Dozens of eager and aspiring writers listened as Ayanna Floyd Davis, showrunner for The Chi’s second season, spoke about her career and offered advice at the 2019 Austin Film Festival. Floyd Davis is a busy woman, and she was even busier during that week in late October, as she met the demands of AFF and the festival attendees who sought information from the seasoned screenwriter.
When we met on day two of the festival, Floyd Davis was hustling from a “Diversity and Inclusion” panel, ready to tackle multiple back-to-back interviews, including ours. She was sought out by AFF, as her inspiring career has taken Floyd Davis into writers’ rooms for shows like Empire and Hannibal. Her journey began in 1998, when she moved to Los Angeles after graduate school. Floyd Davis received her MFA from Columbia College in Chicago.
“My undergrad degree was in journalism, but after a few internships, I realized I hated it,” Floyd Davis chuckles. “I wanted to do more creative writing, so grad school provided the framework for me moving into the arts and television.”
For two years, Floyd Davis hustled in Hollywood, and by 2000, she was staffed on a network show. She feels fortunate that it didn’t take long for her to break in, but once she was in, as an African American woman, she realized she was entering unique and unfamiliar territory.
“Once I got there, it was about navigating being the only woman in the room, or being one of only two women in the room,” Floyd Davis says. Although times were sometimes tough, she stayed true to herself by working on projects that she says, ‘spoke to her.’
“I try not to work on shows that I don’t care about or where I don’t care about the characters,” Floyd Davis explains.
That’s why it was strange when Bryan Fuller—who developed the series Hannibal, a psychological horror-thriller based on Thomas Harris’ novel of the same name about a cannibalistic serial killer—called her agents asking to meet.
“I showed up at this coffee shop in Los Feliz and I said to Bryan, ‘I don’t know anything about sci-fi and I’m not a Trekkie,” Floyd Davis recalls. “’I don’t care about any of that stuff, so if you’re looking for that, I can’t give you that.’”
“Bryan said, ‘That’s not what I’m looking for. I have that, I know that, that’s my wheelhouse. What I want you to bring to the table is character. I like the way you think about character.’”
Fuller had apparently read a half-hour spec that Floyd Davis wrote about a white Pentecostal minister. After that first meeting, she was hired onto the show.

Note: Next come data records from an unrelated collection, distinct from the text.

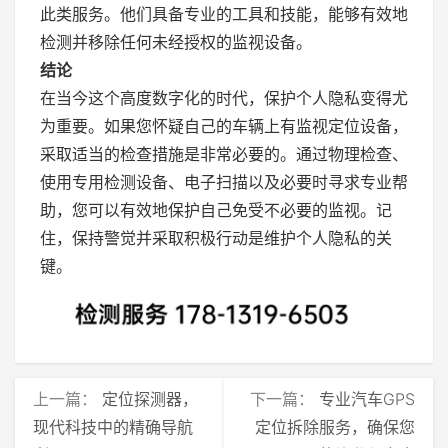
此类服务。他们具备专业的工具和技能，能够有效地
检测并移除任何未经授权的监视设备。
结论
在当今这个高度数字化的时代，保护个人隐私变得尤
为重要。如果您怀疑自己的车辆上有监视定位设备，
采取适当的检查措施是非常必要的。通过物理检查、
使用专用检测设备、电子扫描以及必要时寻求专业帮
助，您可以有效地保护自己免受不必要的监视。记
住，保持警觉并采取积极行动是维护个人隐私的关
键。
上一篇：
定位探测器，
下一篇：
专业汽车GPS
现代科技中的精确导航
定位拆除服务，确保您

“I always give Bryan credit for thinking outside the box and reading me and realizing, ‘Oh, this girl knows how to think about character and I need that on this show about a cannibal,’” Floyd Davis laughs. “It was incredible working on Hannibal. Bryan Fuller is an amazing creative brain and that show was completely unexpected.”
One of the ideas Floyd Davis pitched during her initial meeting with Fuller eventually made it into the show: she suggested that Jack Crawford’s (Laurence Fishburne) wife Bella (Gina Torres), be diagnosed with cancer, and for Bella to approach Dr. Hannibal Lecter (Mads Mikkelsen) about helping her commit suicide.

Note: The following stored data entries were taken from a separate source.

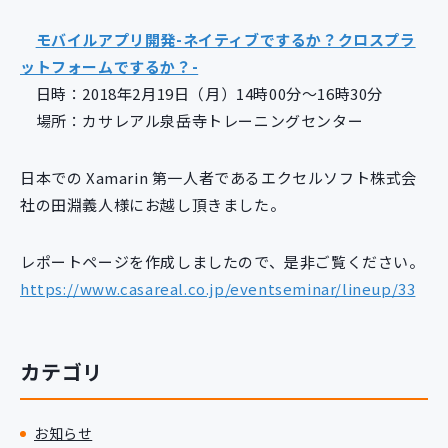
新規開発サービス
モバイルアプリ開発-ネイティブでするか？クロスプラ
パッケージ開発
ットフォームでするか？-
日時：2018年2月19日（月）14時00分～16時30分
導入事例
場所：カサレアル泉岳寺トレーニングセンター
イベント・セミナー
ニュース
日本での Xamarin 第一人者であるエクセルソフト株式会
採用情報
社の田淵義人様にお越し頂きました。
Contact
レポートページを作成しましたので、是非ご覧ください。
https://www.casareal.co.jp/eventseminar/lineup/33
カテゴリ
お知らせ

“What I told him was that I thought it was interesting to explore this idea of Hannibal not killing for thrill, but killing for mercy,” Floyd Davis says.
Floyd Davis contributed to Hannibal’s second season before working on TNT’s Falling Skies, Fox’s Empire, and most recently, Showtime’s The Chi, where she worked as a showrunner on season two. It was her first time stepping into a leadership role, but Floyd Davis says she was prepared.

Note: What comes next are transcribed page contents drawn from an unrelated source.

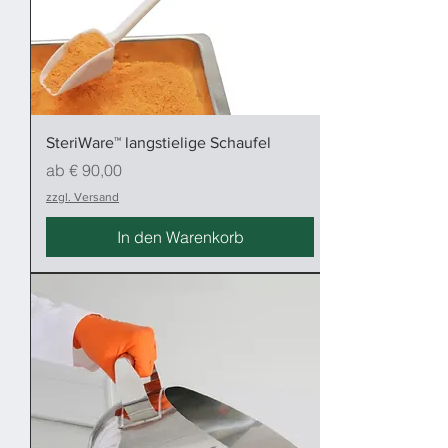
SteriWare™ langstielige Schaufel
Sale-Preis
ab
€ 90,00
zzgl. Versand
In den Warenkorb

“It was time for me to step into this type of role,” Floyd Davis says. “I think I was ready because of my experience. I had been groomed to be able to handle that job, and I think I did a great job on a very difficult show.”
Although she’s been involved in well-renowned shows, Floyd Davis never feels like ‘she’s made it’ as a writer. She says it’s healthy to maintain a little sense of insecurity in this industry that’s ever evolving. But Floyd Davis isn’t insecure when it comes to using her platform to promote the voices of minorities and women—the underrepresented in Hollywood—and giving advice to the young people who are following in her footsteps.
“I think my biggest piece of advice is to keep writing,” Floyd Davis says. “I think it’s a process, and when you keep writing, and you’re always developing new material and ideas, you’re actually teaching yourself how to write.”
In fact, Floyd Davis compares writing to any other profession; she says you would never let just anybody operate on you, surgeons need credentials—just like surgeons, writers need credentials and practice, too.
“Watch a lot of television and really take the craft seriously,” Floyd Davis says. “It’s a craft; a muscle you have to exercise and nurture like you would any other thing.”